Lidl’s full-year financial results last week raised as many questions as they answered.

That’s partly because they didn’t answer many. Apart from being heavy with details of plans already announced – as results often are – they were the first full-year accounts for the GB business, meaning there was no history against which to measure them. 

Which explains the relative silence from analysts when the results dropped on Thursday morning versus the commentary that typically follows a major supermarket’s results. “There’s nothing to compare it to. It’s free-standing,” said one analyst at the time.

The accounts revealed a £13.6m loss after tax for the year ending 29 February 2020, which came with the opening of 51 new stores and extra warehouse capacity. News reports largely focused on this, setting it against the £11.7m profit of the year before. But those two figures are actually non-comparable, because the nature of the company has changed. Now, Lidl GB is what you might expect – Lidl’s British operation. Previously, it “mainly did the payroll operations for us”, according to Lidl GB CEO Christian Härtnagel. The wider GB results previously formed part of the group accounts.

The real news, then, is that Lidl has chosen to publish its GB accounts as a standalone this year. It’s the “first time we ever we are showing our accounts in this level of transparency”, said Härtnagel as the accounts were published.

And the biggest question raised is why now, after 27 years in the UK?

Härtnagel explained it as simply stemming from a wider group reorganisation of registered entities. “We looked at what that means for the UK and came to the conclusion it was a huge opportunity to clean it up a little bit and make it easier and streamline it, as a discounter should do,” he said.

Analysts believe there is more to it than that, with the move likely pointing to new confidence in and commitment to the GB market, and willingness to be compared more closely to peers.

“Generally, larger private retailers are transparent when it suits them to be,” notes GlobalData retail analyst Thomas Brereton.

“I would say it’s a sign of an aim to be more symbiotic with the UK retail market in the sense that everyone else releases results.”

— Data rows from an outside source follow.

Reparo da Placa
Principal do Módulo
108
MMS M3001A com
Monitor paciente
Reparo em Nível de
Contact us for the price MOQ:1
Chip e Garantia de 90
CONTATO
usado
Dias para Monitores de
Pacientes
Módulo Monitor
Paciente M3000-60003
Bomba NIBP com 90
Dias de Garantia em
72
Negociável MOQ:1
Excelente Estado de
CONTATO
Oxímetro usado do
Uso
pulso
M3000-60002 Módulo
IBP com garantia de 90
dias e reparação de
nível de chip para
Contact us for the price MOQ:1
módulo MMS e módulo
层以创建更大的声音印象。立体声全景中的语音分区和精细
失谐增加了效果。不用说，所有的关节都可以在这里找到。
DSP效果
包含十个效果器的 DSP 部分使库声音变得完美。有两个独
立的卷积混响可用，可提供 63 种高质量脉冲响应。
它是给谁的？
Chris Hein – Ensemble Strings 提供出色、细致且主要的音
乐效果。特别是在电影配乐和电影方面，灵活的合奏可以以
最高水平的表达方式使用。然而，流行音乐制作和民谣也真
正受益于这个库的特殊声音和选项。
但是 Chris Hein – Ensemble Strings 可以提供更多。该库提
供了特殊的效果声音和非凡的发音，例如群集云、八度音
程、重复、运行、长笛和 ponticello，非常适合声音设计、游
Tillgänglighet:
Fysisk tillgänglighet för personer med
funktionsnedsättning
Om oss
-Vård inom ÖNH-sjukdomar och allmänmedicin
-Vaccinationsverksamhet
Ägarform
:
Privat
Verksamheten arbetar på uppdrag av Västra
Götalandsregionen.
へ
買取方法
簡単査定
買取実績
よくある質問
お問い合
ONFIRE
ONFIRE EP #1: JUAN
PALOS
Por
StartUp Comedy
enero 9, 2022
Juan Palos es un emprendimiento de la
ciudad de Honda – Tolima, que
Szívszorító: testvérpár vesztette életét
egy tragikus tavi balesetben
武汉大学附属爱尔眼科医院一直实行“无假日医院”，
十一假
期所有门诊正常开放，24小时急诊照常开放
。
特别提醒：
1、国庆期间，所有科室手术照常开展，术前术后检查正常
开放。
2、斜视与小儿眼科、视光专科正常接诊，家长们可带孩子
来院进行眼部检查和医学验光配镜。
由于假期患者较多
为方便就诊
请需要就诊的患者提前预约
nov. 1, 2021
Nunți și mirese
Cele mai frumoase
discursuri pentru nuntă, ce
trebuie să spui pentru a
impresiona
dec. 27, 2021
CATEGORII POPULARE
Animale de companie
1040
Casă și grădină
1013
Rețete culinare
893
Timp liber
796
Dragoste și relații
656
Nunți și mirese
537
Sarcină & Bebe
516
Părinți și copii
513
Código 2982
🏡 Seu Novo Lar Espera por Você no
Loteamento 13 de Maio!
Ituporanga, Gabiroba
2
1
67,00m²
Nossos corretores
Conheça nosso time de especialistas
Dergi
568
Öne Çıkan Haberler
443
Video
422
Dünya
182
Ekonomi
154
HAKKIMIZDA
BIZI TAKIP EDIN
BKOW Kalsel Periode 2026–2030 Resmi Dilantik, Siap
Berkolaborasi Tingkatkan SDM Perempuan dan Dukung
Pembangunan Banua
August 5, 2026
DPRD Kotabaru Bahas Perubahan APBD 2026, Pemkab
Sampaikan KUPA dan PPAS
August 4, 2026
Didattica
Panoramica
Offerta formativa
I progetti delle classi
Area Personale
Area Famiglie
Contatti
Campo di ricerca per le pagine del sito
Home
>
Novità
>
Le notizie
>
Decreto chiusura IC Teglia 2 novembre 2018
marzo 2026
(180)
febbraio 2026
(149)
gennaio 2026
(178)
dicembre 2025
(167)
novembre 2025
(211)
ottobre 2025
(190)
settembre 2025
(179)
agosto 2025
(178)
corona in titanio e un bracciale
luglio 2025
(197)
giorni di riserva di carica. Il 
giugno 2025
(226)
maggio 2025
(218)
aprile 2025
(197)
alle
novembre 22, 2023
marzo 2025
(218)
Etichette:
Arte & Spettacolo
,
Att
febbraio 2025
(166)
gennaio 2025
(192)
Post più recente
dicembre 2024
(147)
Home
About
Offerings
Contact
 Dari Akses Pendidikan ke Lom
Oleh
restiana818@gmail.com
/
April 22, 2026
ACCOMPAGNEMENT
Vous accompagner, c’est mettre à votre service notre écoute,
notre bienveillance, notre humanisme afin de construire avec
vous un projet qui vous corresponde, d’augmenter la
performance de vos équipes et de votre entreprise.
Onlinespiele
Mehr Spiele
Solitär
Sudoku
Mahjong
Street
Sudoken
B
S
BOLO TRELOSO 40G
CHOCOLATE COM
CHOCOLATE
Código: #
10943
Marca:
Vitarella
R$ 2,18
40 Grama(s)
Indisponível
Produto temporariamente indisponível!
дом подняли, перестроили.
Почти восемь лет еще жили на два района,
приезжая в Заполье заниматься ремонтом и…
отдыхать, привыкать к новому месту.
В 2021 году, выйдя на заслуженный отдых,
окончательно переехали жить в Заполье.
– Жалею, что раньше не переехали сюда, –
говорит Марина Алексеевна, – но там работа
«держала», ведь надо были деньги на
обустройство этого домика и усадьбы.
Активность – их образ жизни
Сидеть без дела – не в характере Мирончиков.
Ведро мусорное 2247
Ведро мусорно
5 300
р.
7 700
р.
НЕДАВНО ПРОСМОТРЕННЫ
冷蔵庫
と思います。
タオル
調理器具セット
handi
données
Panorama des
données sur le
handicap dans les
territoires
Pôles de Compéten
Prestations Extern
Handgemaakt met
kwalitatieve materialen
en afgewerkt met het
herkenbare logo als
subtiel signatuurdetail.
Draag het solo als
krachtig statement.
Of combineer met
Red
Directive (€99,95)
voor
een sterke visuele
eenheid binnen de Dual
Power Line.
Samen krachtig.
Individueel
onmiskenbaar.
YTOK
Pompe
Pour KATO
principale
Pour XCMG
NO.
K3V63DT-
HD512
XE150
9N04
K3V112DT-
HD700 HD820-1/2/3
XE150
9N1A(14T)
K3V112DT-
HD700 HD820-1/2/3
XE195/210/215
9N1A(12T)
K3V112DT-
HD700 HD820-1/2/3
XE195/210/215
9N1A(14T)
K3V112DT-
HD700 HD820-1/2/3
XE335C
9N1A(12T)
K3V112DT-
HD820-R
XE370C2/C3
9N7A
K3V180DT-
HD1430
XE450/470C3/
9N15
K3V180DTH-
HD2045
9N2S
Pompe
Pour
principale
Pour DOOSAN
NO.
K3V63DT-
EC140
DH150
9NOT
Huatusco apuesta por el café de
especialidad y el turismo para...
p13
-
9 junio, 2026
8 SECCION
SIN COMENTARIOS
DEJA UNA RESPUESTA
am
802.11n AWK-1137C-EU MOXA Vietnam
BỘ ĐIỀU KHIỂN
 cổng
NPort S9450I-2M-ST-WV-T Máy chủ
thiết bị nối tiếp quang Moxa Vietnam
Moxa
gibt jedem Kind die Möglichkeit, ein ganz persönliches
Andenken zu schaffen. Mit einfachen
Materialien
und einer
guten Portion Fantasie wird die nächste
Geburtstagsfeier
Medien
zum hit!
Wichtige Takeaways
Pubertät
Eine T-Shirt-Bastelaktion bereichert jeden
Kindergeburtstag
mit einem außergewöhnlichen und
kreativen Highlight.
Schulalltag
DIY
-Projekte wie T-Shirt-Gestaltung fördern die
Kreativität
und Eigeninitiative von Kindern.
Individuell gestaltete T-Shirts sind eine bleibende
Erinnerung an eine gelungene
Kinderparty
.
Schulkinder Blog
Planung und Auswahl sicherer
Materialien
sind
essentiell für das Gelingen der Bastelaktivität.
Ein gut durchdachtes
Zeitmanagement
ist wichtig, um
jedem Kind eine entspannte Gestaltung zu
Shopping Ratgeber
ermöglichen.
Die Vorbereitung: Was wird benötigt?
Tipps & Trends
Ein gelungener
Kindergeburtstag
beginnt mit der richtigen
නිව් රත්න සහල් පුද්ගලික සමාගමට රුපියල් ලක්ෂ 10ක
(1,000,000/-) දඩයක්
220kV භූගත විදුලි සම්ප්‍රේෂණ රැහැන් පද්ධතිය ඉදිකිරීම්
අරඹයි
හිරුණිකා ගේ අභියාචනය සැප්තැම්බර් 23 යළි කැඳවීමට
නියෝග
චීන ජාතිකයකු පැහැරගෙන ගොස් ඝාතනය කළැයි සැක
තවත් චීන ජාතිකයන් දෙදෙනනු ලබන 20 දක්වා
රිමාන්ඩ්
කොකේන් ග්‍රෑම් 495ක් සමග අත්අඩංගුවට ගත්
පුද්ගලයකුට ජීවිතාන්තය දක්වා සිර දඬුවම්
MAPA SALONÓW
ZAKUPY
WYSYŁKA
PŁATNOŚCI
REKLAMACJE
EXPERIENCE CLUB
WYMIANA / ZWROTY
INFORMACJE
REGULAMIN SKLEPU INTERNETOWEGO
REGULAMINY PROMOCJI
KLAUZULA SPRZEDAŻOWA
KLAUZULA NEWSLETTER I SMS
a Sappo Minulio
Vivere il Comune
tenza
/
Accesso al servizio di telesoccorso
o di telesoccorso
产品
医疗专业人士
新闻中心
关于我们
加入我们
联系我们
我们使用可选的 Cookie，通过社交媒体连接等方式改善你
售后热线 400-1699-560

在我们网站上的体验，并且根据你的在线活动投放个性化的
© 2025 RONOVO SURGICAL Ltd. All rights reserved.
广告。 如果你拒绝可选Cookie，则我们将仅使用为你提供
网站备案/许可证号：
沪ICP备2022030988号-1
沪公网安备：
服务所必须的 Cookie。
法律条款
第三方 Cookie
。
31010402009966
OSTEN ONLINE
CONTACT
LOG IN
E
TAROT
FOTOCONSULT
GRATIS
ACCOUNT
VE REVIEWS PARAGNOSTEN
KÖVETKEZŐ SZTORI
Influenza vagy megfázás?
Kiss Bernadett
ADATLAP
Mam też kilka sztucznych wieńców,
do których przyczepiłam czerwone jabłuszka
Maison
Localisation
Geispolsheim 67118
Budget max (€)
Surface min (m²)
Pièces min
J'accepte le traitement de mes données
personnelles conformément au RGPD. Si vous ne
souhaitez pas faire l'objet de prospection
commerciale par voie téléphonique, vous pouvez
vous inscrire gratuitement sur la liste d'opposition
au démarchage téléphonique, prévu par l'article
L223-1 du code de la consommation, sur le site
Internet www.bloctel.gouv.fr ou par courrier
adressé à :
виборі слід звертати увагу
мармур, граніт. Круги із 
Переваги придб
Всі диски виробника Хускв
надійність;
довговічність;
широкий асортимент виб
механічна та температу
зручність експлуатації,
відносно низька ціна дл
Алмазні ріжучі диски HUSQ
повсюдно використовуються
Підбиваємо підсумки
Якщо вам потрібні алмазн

Analysts agree that little should be read into the loss. It’s simply part of the strategy of a discounter at Lidl’s stage of growth in the UK. Getting the right balance between profit and reinvestment for the long-term is crucial and while a loss is undesirable, making a profit won’t be the aim either. Instead, somewhere close to flat is on target, argues Brereton. In the context of Lidl GB’s £6.9bn revenue, the £13.6m loss isn’t far off. 

Some analysts see the loss as largely positive. “This is a business clearly investing for the long-term, noting the headline losses,” says Shore Capital’s Clive Black.

It’s a view aligned with Härtnagel’s own. “There are no surprises in these accounts [for us],” he told The Grocer.

“We’re not a traditional grocer. We are a privately owned business and every decision, every strategy and investment decision, is based on the long-term sustainability of our business model.

“The parent company, Lidl Stiftung, the international board, the owner, everyone sees the huge potential in this market.”

As evidence he points to the £1.3bn investment plan for 2021-2022, which follows £1.4bn in 2019-2020. “In the last four years, we’ve opened seven new regional distribution centres,” he adds. “That is obviously future-proofing our logistical infrastructure. And of course that is hitting the bottom line.

“If you operate on wafer-thin margins as a discounter does then a record investment programme has its price. So, no surprises to us and we’re 100% committed to this market, seeing huge opportunities for us.”

It’s this growing commitment to and confidence in the UK market to which the new accounting arrangement points, along with an expectation that in 12 months’ time, when we get comparable accounts, the news will be good.

What we know so far of Lidl’s performance in 2020-2021 – not least the 17.9% till roll sales growth attributed to it by Kantar in the four weeks to 27 December, behind only Iceland amongst bricks & mortar supermarkets – suggests it will be, says retail analyst Nick Bubb.

“Given the startling outperformance at Christmas, I the guess year-ending Feb 2021 sales will be not far short of £8bn, so that’s pretty impressive,” says Bubb. All the more so with a like-for-like figure from the previous year to compare it with.